Electronic Thesis/Dissertation


The Retention of College Students with Learning Disabilities Open Access

This study explored the characteristics and retention decisions of students with learning disabilities (LD) at four-year institutions in the United States. This dissertation provided a generalizable picture of these students by employing a nationally representative dataset that was collected by the National Center for Education Statistics (NCES). Descriptive statistics examined the gender, ethnicity, and age of students with LD and those with no disability. Additionally, the institutional departure decisions of these two samples were quantified. Inferential statistics determined if students with LD were significantly different from students with no disability in academic integration and social integration. Finally, a logistic regression determined the predictive ability of these constructs on the departure decisions of students with LD.The three major findings of this dissertation were largely not expected.

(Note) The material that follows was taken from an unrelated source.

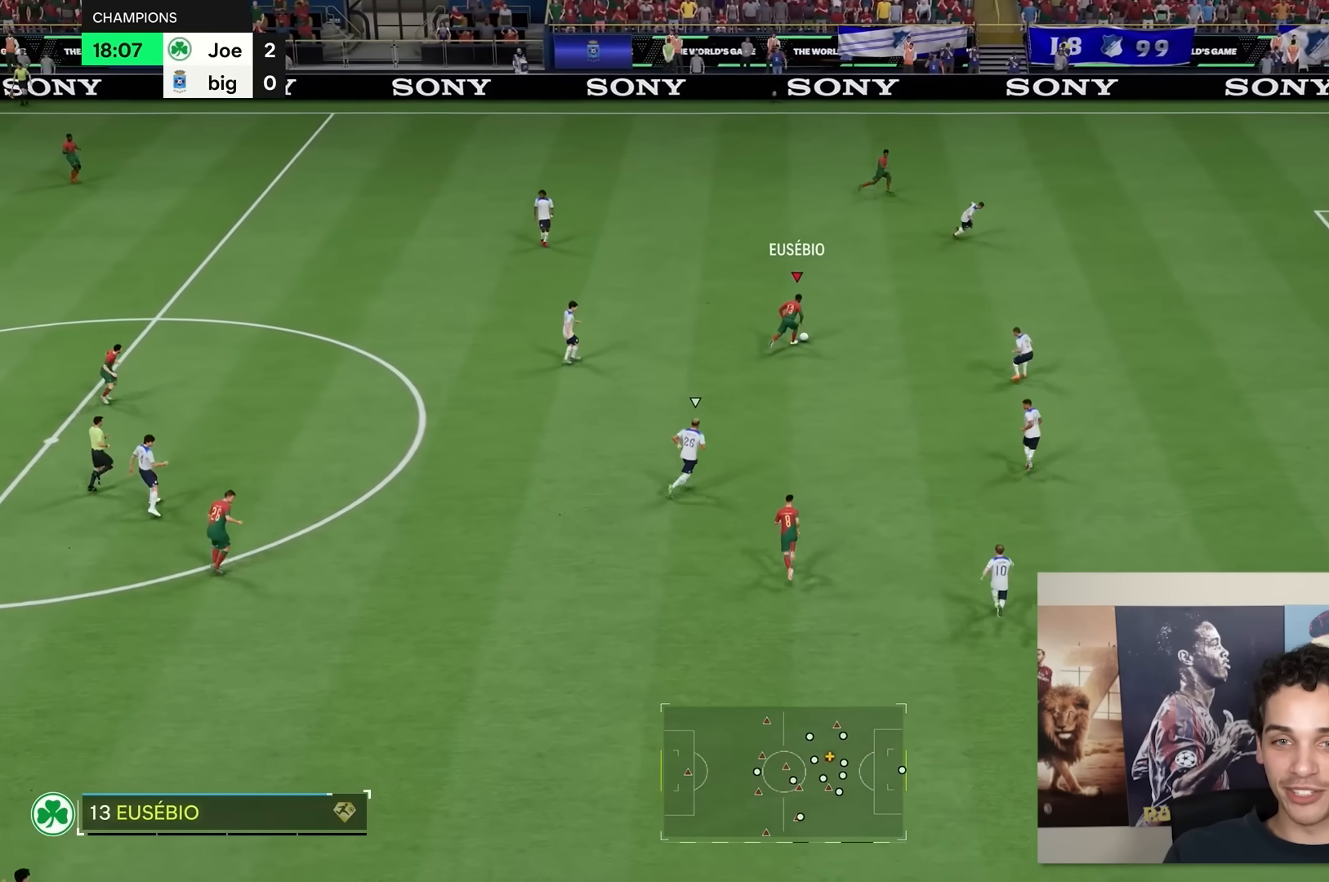
{"buttons": ["R2"], "left_stick": "down-left", "right_stick": "center", "events": [[250, "left_stick", "center"], [333, "R2", "down"], [333, "left_stick", "down-left"]]}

First, ethnicity was found to be not homogeneous across disability status. A greater percentage of students with LD were found to be white (81.10%) compared with students with no disability (67.50%). Students with LD were found to be more than six times less likely to be African-American (1.70%) than students with no disability (10.80%). Second, this dissertation found that students with LD dropped out at low rates. Of those students who enrolled in a four-year institution in 2004 who had LD, 75.20% continued to be enrolled or had attained a degree by 2006, compared with 68.80% of students with no disability. Students with LD were also less likely to leave the system of higher education (no degree, no transfer) than students with no disability, 5.00% and 12.70% respectively. Third, in contrast to what might be predicted based on established literature (Aitken, 1982), students with LD did not show lower social integration despite high academic integration. Students with LD were significantly more academically integrated than students with no disability (t = 2.77, p<.05), but similarly socially integrated (t = 1.34, p>.05). The study's findings revealed suggestions for future research. Additionally, suggestions for practice for high school teachers, senior administrators at four-year institutions, and disability services providers were proposed. The conclusions of this dissertation are generalizable to students with LD at four-year institutions in the United States.